There wasn't a lot of love for "Buster's Sugartime," an innocuously titled children's book that tangentially featured" gasp and horror " same-sex parents.

According to the Tulsa World, parents asked the Union Public Schools Board of Education's Materials Review Committee to review the book in October 2009.

After the committee voted to keep the book on the shelf, parents Don and Mary Danz appealed the ruling, saying the reference to two moms was not appropriate for elementary kids.

"Buster's Sugartime," by Marc Brown, is based on the PBS series "Postcards from Buster," which features an anthropomorphic rabbit.
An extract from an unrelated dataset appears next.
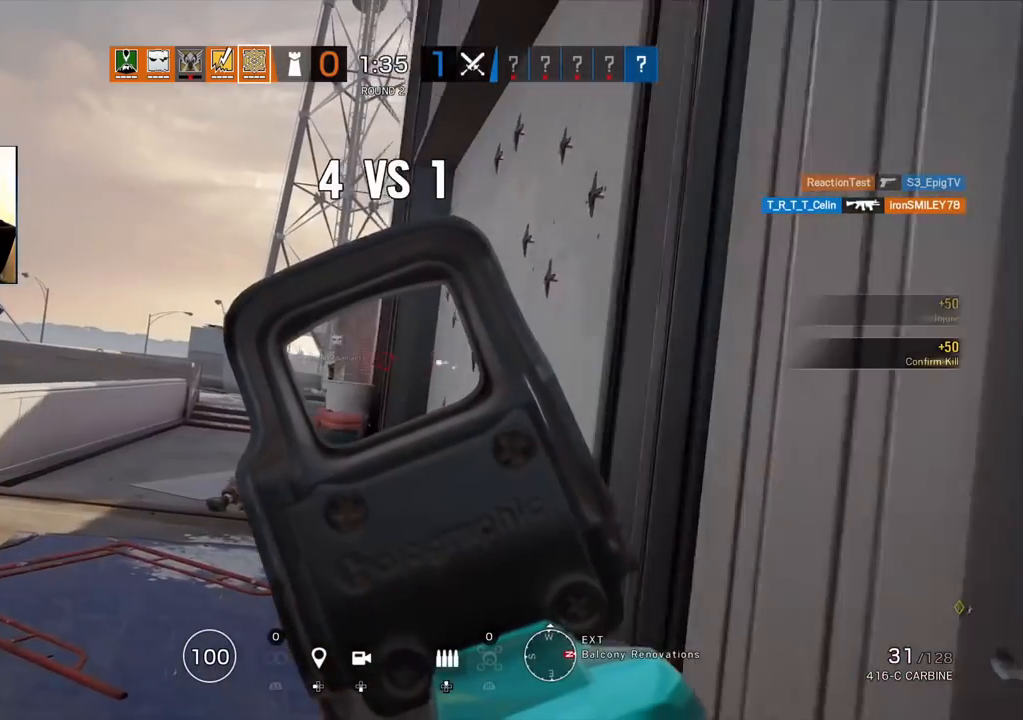
{"buttons": ["L1"], "left_stick": "left", "right_stick": "center", "events": []}
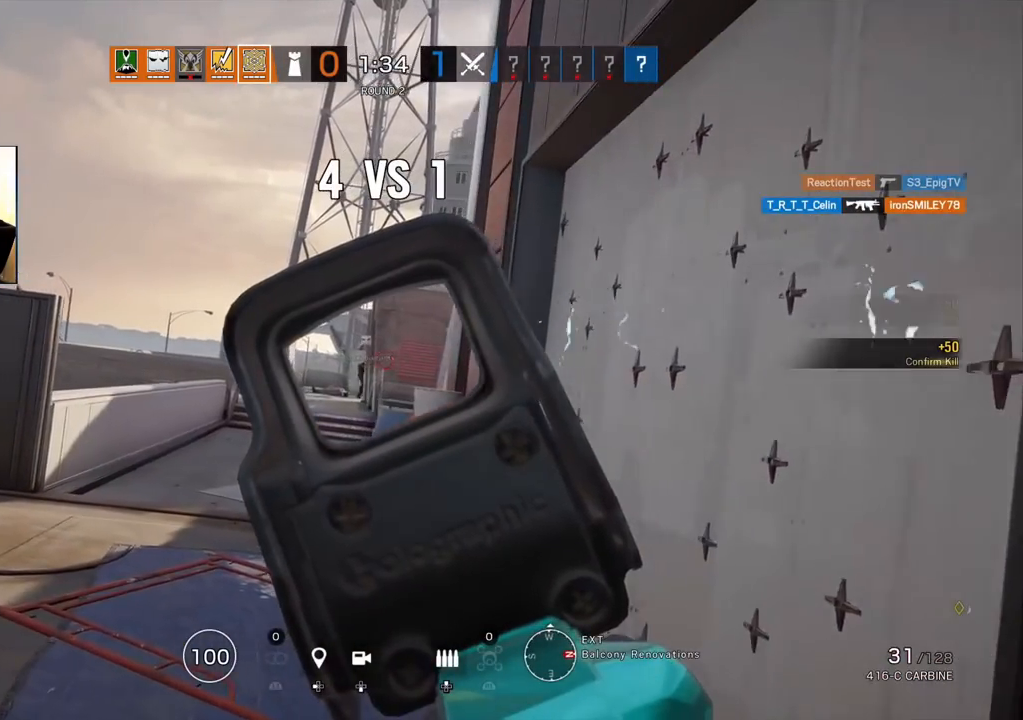
{"buttons": ["L1"], "left_stick": "left", "right_stick": "center", "events": []}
The book specifically comes from a 2005 episode where Buster visits Vermont (that safe haven of hippies everywhere) to see how maple syrup is made.
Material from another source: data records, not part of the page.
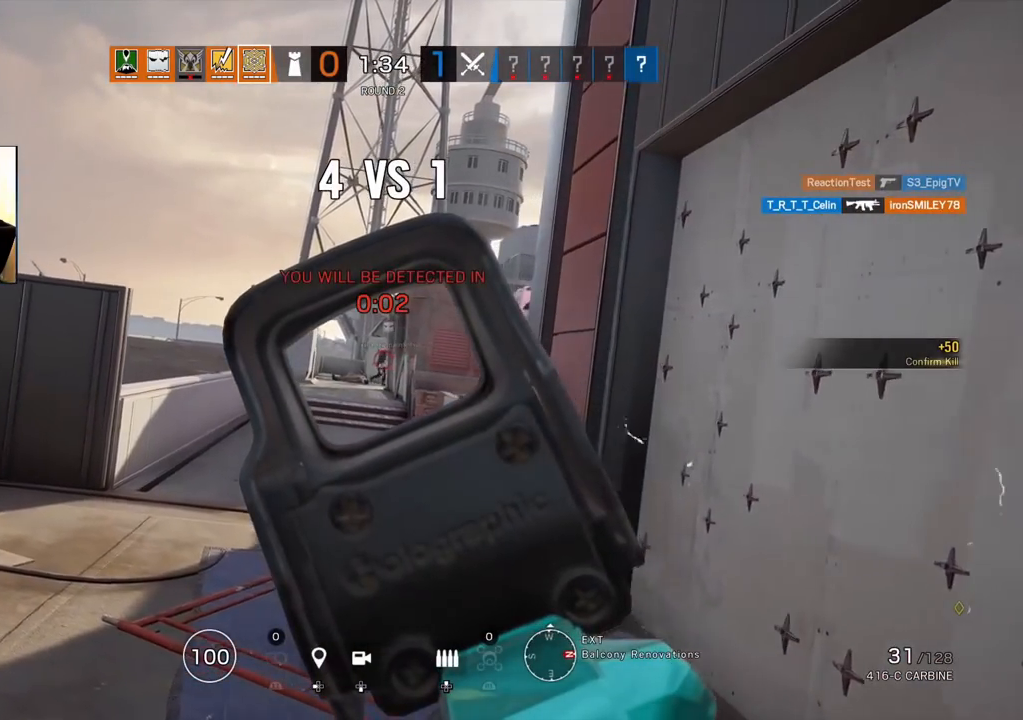
{"buttons": ["L1"], "left_stick": "down-right", "right_stick": "center", "events": [[117, "left_stick", "center"], [183, "R1", "down"], [233, "R1", "up"], [350, "left_stick", "down-right"]]}
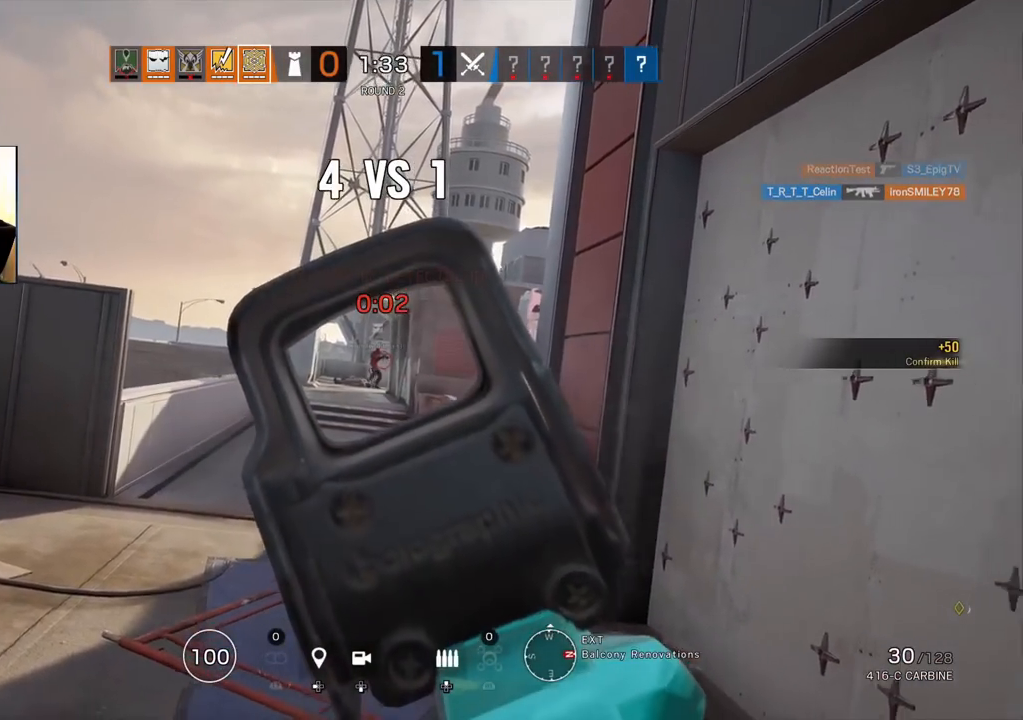
{"buttons": ["L1"], "left_stick": "center", "right_stick": "center", "events": [[17, "left_stick", "center"], [117, "left_stick", "down-left"], [217, "R1", "down"], [283, "R1", "up"], [300, "left_stick", "left"], [433, "left_stick", "center"]]}
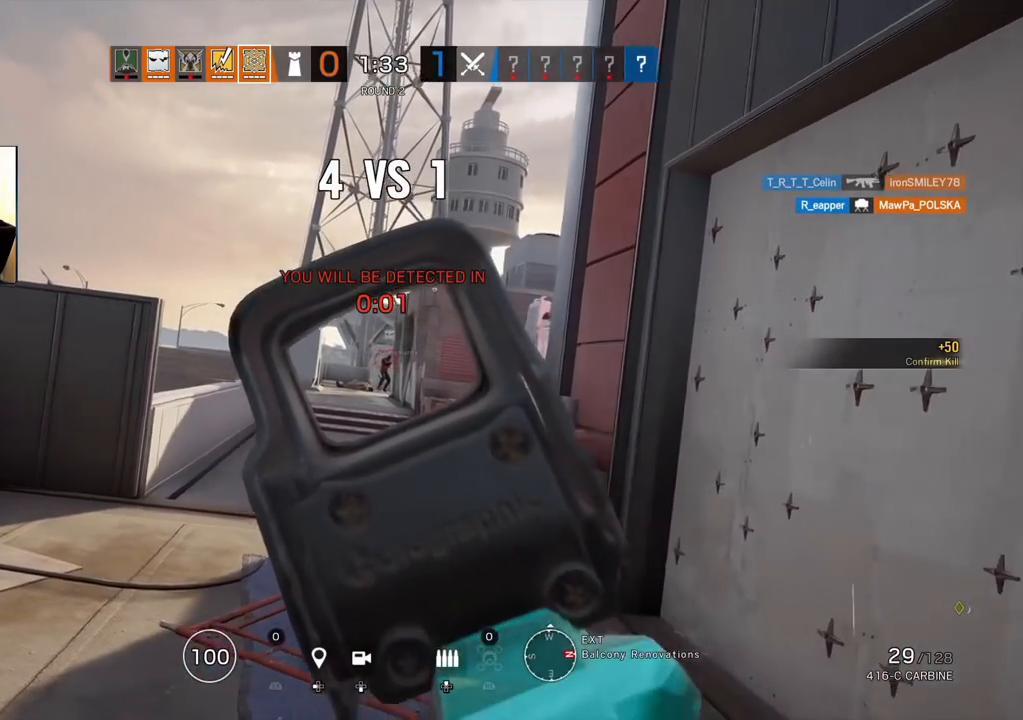
{"buttons": [], "left_stick": "right", "right_stick": "right", "events": [[117, "left_stick", "right"], [383, "L1", "up"], [417, "right_stick", "right"]]}
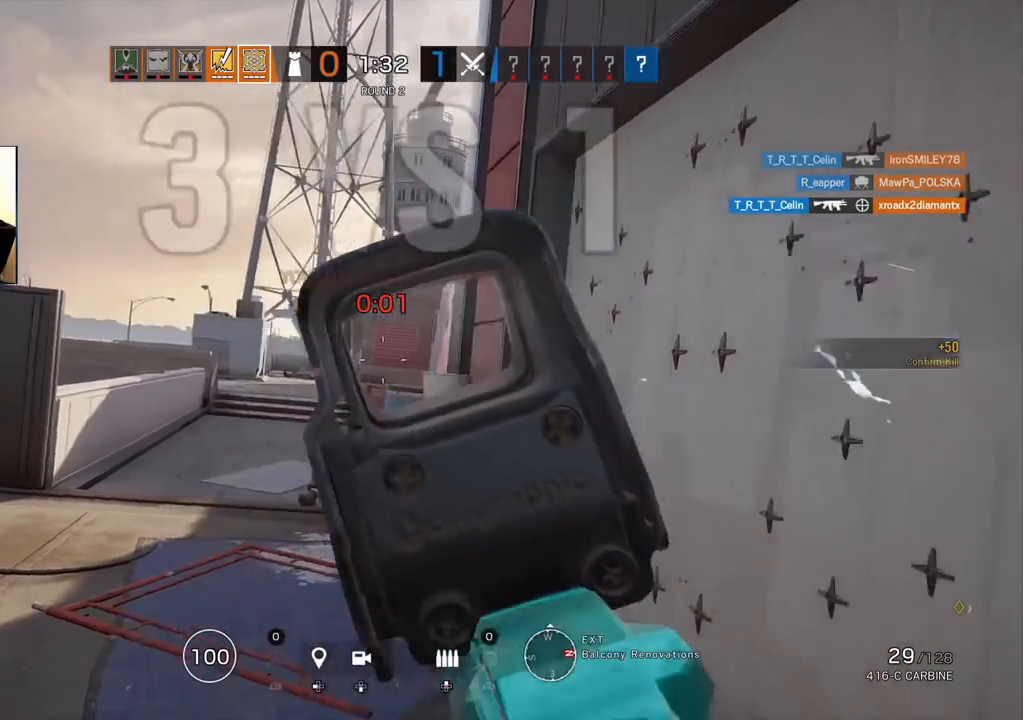
{"buttons": ["R2"], "left_stick": "up", "right_stick": "left", "events": [[50, "L3", "down"], [83, "left_stick", "up"], [100, "right_stick", "center"], [183, "L3", "up"], [183, "R2", "down"], [183, "SQUARE", "down"], [267, "SQUARE", "up"], [300, "R2", "up"], [433, "R2", "down"], [450, "right_stick", "left"]]}
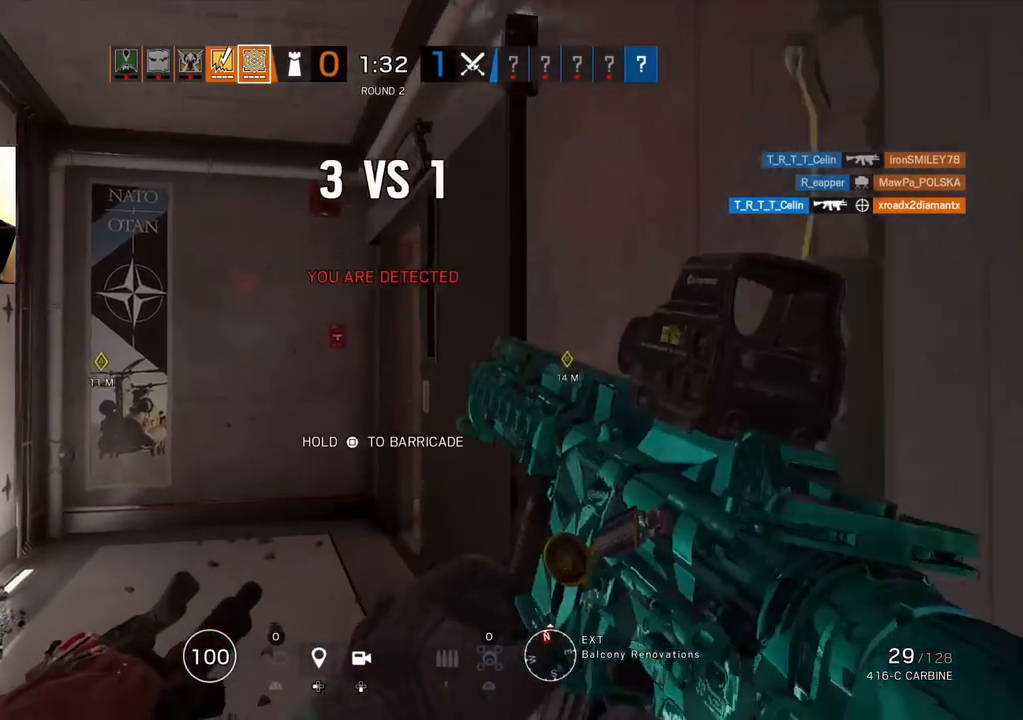
{"buttons": [], "left_stick": "right", "right_stick": "left", "events": [[17, "R2", "up"], [350, "left_stick", "right"]]}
While there, he hangs out with kids who have two mommies.

Don Danz, who is an attorney, argued that the book shouldn't be removed because of a religious or moral view (of course not), but because it "advocated a practice that is not recognized under Oklahoma's Constitution," according to the World.

Union schools superintendent Cathy Burden argued for the book, saying if the board used Danz's logic, then many more books would have to be removed from the shelves.
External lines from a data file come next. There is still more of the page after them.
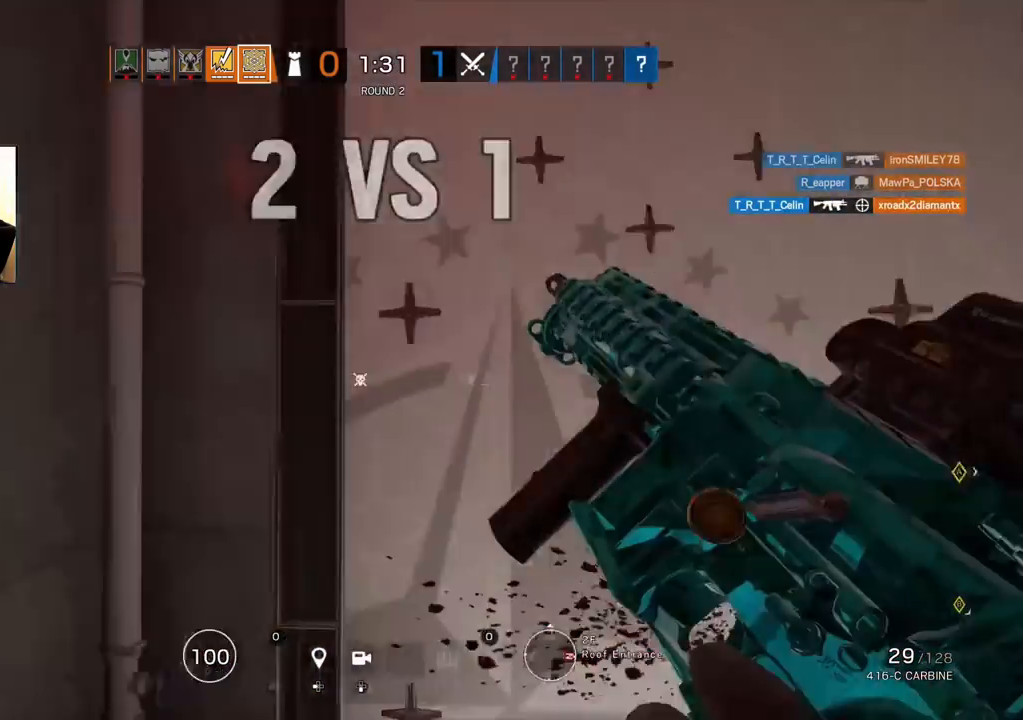
{"buttons": [], "left_stick": "center", "right_stick": "center", "events": [[83, "left_stick", "center"], [167, "right_stick", "center"]]}
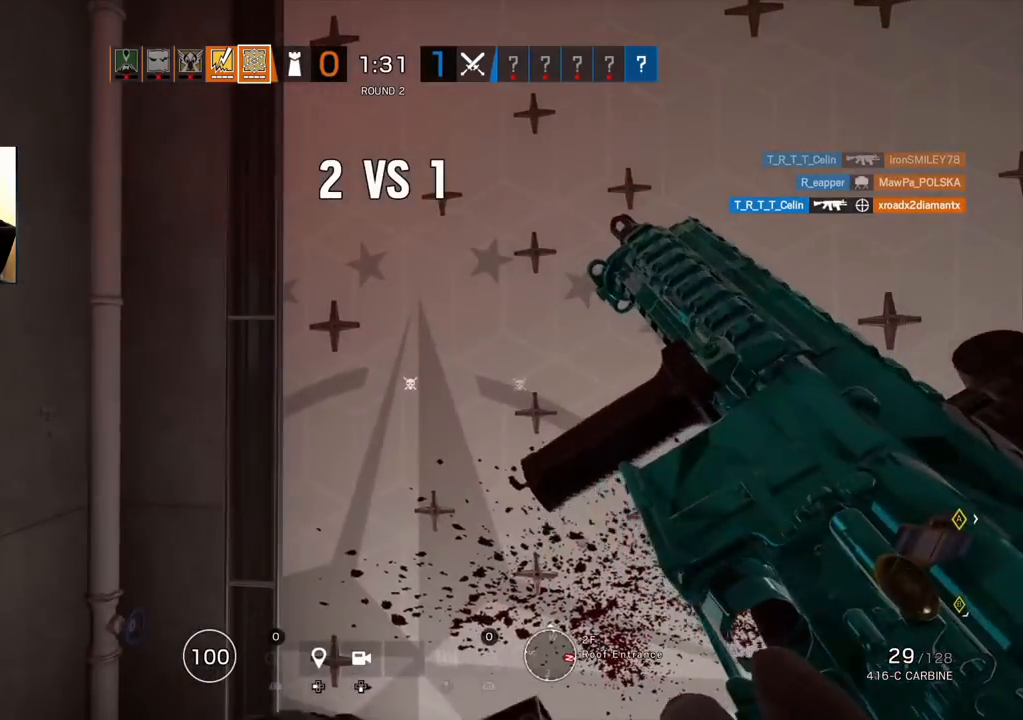
{"buttons": [], "left_stick": "center", "right_stick": "center", "events": [[117, "right_stick", "right"], [267, "right_stick", "center"]]}
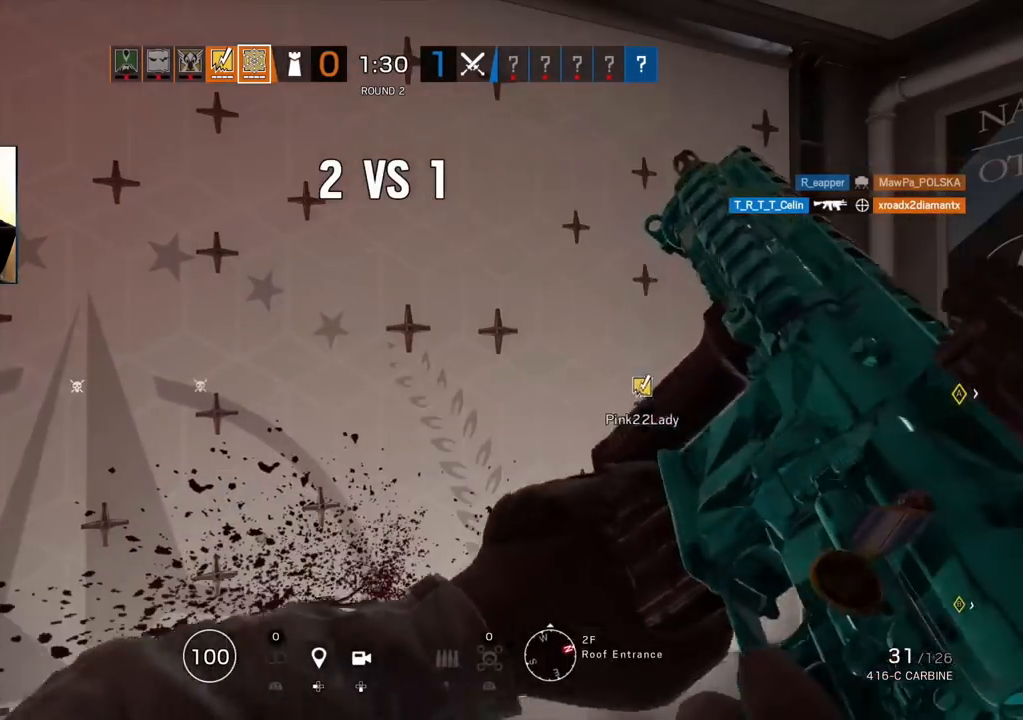
{"buttons": ["L3"], "left_stick": "up", "right_stick": "center", "events": [[217, "right_stick", "right"], [350, "left_stick", "up"], [400, "L3", "down"], [417, "right_stick", "center"]]}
"If legality in Oklahoma was an issue we were to use in criteria, then we would have to get rid of a lot of books in our library referencing things like pirates and robbers and cattle rustlers," she said.

And who doesn't love reading about a little cattle rustling? Board member Ed Payton echoed that reasoning.

"I recently re-read a book I first read when I was in elementary school," he said. "The main characters were engaged in burglary, theft and criminal fraud, and we would have to take that book off the shelf."

The book?

"Huck Finn," he said. And Payton FTW.

The World reported that the board of education ruled 3-1 last week to keep the book in the library.